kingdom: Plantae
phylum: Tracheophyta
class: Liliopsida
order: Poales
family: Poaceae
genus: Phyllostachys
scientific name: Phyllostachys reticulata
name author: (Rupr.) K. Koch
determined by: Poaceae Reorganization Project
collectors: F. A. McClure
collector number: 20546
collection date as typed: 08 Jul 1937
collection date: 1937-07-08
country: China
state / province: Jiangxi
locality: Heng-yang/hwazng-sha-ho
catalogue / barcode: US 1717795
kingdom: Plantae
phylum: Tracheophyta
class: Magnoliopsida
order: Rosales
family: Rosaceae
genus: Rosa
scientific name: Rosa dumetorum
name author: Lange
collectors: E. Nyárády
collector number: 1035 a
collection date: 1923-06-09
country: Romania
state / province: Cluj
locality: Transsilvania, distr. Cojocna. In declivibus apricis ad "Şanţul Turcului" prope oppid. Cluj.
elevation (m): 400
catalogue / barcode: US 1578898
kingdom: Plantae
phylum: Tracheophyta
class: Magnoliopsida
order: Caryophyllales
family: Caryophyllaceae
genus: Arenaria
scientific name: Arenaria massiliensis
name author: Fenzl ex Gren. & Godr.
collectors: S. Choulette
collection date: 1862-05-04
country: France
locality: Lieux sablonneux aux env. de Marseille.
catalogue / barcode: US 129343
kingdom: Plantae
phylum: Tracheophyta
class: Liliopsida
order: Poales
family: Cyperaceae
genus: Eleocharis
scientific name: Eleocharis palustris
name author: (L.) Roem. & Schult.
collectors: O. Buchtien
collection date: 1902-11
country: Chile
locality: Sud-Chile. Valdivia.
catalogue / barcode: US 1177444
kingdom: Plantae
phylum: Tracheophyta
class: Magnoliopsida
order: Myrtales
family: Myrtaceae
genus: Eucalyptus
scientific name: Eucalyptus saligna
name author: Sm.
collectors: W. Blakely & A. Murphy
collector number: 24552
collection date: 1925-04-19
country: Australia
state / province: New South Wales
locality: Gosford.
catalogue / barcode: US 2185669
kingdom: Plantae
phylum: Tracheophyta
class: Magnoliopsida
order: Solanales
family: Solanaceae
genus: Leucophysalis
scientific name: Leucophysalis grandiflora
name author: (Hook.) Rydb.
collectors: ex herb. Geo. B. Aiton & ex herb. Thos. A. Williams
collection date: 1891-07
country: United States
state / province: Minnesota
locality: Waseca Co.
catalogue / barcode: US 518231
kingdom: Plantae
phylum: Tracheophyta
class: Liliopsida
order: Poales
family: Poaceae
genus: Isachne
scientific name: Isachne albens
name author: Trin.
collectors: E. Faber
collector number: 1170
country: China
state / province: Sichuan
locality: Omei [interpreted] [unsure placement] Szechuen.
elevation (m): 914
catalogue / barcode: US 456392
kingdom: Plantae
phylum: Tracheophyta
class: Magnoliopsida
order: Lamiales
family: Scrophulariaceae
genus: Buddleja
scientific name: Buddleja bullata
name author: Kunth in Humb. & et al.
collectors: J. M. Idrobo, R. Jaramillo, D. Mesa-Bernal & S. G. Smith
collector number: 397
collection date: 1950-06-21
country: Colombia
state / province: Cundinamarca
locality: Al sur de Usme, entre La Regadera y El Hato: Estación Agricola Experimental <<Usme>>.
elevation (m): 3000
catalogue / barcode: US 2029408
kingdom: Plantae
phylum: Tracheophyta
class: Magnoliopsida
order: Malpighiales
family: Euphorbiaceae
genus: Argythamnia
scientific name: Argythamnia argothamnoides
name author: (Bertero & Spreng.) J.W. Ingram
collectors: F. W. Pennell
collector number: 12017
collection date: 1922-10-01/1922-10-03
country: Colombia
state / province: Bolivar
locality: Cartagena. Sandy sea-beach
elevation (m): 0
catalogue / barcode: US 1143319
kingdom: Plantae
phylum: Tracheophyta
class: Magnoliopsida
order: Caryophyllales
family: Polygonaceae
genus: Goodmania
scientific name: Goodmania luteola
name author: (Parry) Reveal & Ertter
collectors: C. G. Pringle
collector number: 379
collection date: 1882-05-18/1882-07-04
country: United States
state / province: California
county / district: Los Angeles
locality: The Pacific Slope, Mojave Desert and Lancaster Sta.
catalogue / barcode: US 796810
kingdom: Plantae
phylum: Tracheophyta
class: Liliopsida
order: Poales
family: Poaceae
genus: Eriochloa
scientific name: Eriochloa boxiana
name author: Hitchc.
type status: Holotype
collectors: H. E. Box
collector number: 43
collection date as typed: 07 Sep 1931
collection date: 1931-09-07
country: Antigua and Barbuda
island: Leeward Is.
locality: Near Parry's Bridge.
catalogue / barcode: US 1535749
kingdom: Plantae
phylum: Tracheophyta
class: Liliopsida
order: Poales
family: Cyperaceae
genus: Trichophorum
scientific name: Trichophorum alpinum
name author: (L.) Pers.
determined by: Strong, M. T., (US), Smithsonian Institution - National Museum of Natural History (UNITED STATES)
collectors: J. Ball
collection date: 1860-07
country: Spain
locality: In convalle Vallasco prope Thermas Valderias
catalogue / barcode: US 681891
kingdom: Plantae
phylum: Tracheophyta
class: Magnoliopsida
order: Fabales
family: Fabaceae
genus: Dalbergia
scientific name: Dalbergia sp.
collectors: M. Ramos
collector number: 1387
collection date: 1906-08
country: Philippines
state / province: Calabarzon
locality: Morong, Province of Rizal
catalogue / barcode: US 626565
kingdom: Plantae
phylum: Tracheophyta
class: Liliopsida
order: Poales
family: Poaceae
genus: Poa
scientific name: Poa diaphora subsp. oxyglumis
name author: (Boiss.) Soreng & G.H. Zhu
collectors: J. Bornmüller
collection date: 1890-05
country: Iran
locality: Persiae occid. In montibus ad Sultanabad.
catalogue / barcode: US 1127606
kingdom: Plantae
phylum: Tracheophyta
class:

★ ★ ★ ★ ★

## Your goal
Lay out the lines of all the records above as one numbered list, leaving out any blank lines.

## Worked solution
1. kingdom: Plantae
2. phylum: Tracheophyta
3. class: Liliopsida
4. order: Poales
5. family: Poaceae
6. genus: Phyllostachys
7. scientific name: Phyllostachys reticulata
8. name author: (Rupr.) K. Koch
9. determined by: Poaceae Reorganization Project
10. collectors: F. A. McClure
11. collector number: 20546
12. collection date as typed: 08 Jul 1937
13. collection date: 1937-07-08
14. country: China
15. state / province: Jiangxi
16. locality: Heng-yang/hwazng-sha-ho
17. catalogue / barcode: US 1717795
18. kingdom: Plantae
19. phylum: Tracheophyta
20. class: Magnoliopsida
21. order: Rosales
22. family: Rosaceae
23. genus: Rosa
24. scientific name: Rosa dumetorum
25. name author: Lange
26. collectors: E. Nyárády
27. collector number: 1035 a
28. collection date: 1923-06-09
29. country: Romania
30. state / province: Cluj
31. locality: Transsilvania, distr. Cojocna. In declivibus apricis ad "Şanţul Turcului" prope oppid. Cluj.
32. elevation (m): 400
33. catalogue / barcode: US 1578898
34. kingdom: Plantae
35. phylum: Tracheophyta
36. class: Magnoliopsida
37. order: Caryophyllales
38. family: Caryophyllaceae
39. genus: Arenaria
40. scientific name: Arenaria massiliensis
41. name author: Fenzl ex Gren. & Godr.
42. collectors: S. Choulette
43. collection date: 1862-05-04
44. country: France
45. locality: Lieux sablonneux aux env. de Marseille.
46. catalogue / barcode: US 129343
47. kingdom: Plantae
48. phylum: Tracheophyta
49. class: Liliopsida
50. order: Poales
51. family: Cyperaceae
52. genus: Eleocharis
53. scientific name: Eleocharis palustris
54. name author: (L.) Roem. & Schult.
55. collectors: O. Buchtien
56. collection date: 1902-11
57. country: Chile
58. locality: Sud-Chile. Valdivia.
59. catalogue / barcode: US 1177444
60. kingdom: Plantae
61. phylum: Tracheophyta
62. class: Magnoliopsida
63. order: Myrtales
64. family: Myrtaceae
65. genus: Eucalyptus
66. scientific name: Eucalyptus saligna
67. name author: Sm.
68. collectors: W. Blakely & A. Murphy
69. collector number: 24552
70. collection date: 1925-04-19
71. country: Australia
72. state / province: New South Wales
73. locality: Gosford.
74. catalogue / barcode: US 2185669
75. kingdom: Plantae
76. phylum: Tracheophyta
77. class: Magnoliopsida
78. order: Solanales
79. family: Solanaceae
80. genus: Leucophysalis
81. scientific name: Leucophysalis grandiflora
82. name author: (Hook.) Rydb.
83. collectors: ex herb. Geo. B. Aiton & ex herb. Thos. A. Williams
84. collection date: 1891-07
85. country: United States
86. state / province: Minnesota
87. locality: Waseca Co.
88. catalogue / barcode: US 518231
89. kingdom: Plantae
90. phylum: Tracheophyta
91. class: Liliopsida
92. order: Poales
93. family: Poaceae
94. genus: Isachne
95. scientific name: Isachne albens
96. name author: Trin.
97. collectors: E. Faber
98. collector number: 1170
99. country: China
100. state / province: Sichuan
101. locality: Omei [interpreted] [unsure placement] Szechuen.
102. elevation (m): 914
103. catalogue / barcode: US 456392
104. kingdom: Plantae
105. phylum: Tracheophyta
106. class: Magnoliopsida
107. order: Lamiales
108. family: Scrophulariaceae
109. genus: Buddleja
110. scientific name: Buddleja bullata
111. name author: Kunth in Humb. & et al.
112. collectors: J. M. Idrobo, R. Jaramillo, D. Mesa-Bernal & S. G. Smith
113. collector number: 397
114. collection date: 1950-06-21
115. country: Colombia
116. state / province: Cundinamarca
117. locality: Al sur de Usme, entre La Regadera y El Hato: Estación Agricola Experimental <<Usme>>.
118. elevation (m): 3000
119. catalogue / barcode: US 2029408
120. kingdom: Plantae
121. phylum: Tracheophyta
122. class: Magnoliopsida
123. order: Malpighiales
124. family: Euphorbiaceae
125. genus: Argythamnia
126. scientific name: Argythamnia argothamnoides
127. name author: (Bertero & Spreng.) J.W. Ingram
128. collectors: F. W. Pennell
129. collector number: 12017
130. collection date: 1922-10-01/1922-10-03
131. country: Colombia
132. state / province: Bolivar
133. locality: Cartagena. Sandy sea-beach
134. elevation (m): 0
135. catalogue / barcode: US 1143319
136. kingdom: Plantae
137. phylum: Tracheophyta
138. class: Magnoliopsida
139. order: Caryophyllales
140. family: Polygonaceae
141. genus: Goodmania
142. scientific name: Goodmania luteola
143. name author: (Parry) Reveal & Ertter
144. collectors: C. G. Pringle
145. collector number: 379
146. collection date: 1882-05-18/1882-07-04
147. country: United States
148. state / province: California
149. county / district: Los Angeles
150. locality: The Pacific Slope, Mojave Desert and Lancaster Sta.
151. catalogue / barcode: US 796810
152. kingdom: Plantae
153. phylum: Tracheophyta
154. class: Liliopsida
155. order: Poales
156. family: Poaceae
157. genus: Eriochloa
158. scientific name: Eriochloa boxiana
159. name author: Hitchc.
160. type status: Holotype
161. collectors: H. E. Box
162. collector number: 43
163. collection date as typed: 07 Sep 1931
164. collection date: 1931-09-07
165. country: Antigua and Barbuda
166. island: Leeward Is.
167. locality: Near Parry's Bridge.
168. catalogue / barcode: US 1535749
169. kingdom: Plantae
170. phylum: Tracheophyta
171. class: Liliopsida
172. order: Poales
173. family: Cyperaceae
174. genus: Trichophorum
175. scientific name: Trichophorum alpinum
176. name author: (L.) Pers.
177. determined by: Strong, M. T., (US), Smithsonian Institution - National Museum of Natural History (UNITED STATES)
178. collectors: J. Ball
179. collection date: 1860-07
180. country: Spain
181. locality: In convalle Vallasco prope Thermas Valderias
182. catalogue / barcode: US 681891
183. kingdom: Plantae
184. phylum: Tracheophyta
185. class: Magnoliopsida
186. order: Fabales
187. family: Fabaceae
188. genus: Dalbergia
189. scientific name: Dalbergia sp.
190. collectors: M. Ramos
191. collector number: 1387
192. collection date: 1906-08
193. country: Philippines
194. state / province: Calabarzon
195. locality: Morong, Province of Rizal
196. catalogue / barcode: US 626565
197. kingdom: Plantae
198. phylum: Tracheophyta
199. class: Liliopsida
200. order: Poales
201. family: Poaceae
202. genus: Poa
203. scientific name: Poa diaphora subsp. oxyglumis
204. name author: (Boiss.) Soreng & G.H. Zhu
205. collectors: J. Bornmüller
206. collection date: 1890-05
207. country: Iran
208. locality: Persiae occid. In montibus ad Sultanabad.
209. catalogue / barcode: US 1127606
210. kingdom: Plantae
211. phylum: Tracheophyta
212. class:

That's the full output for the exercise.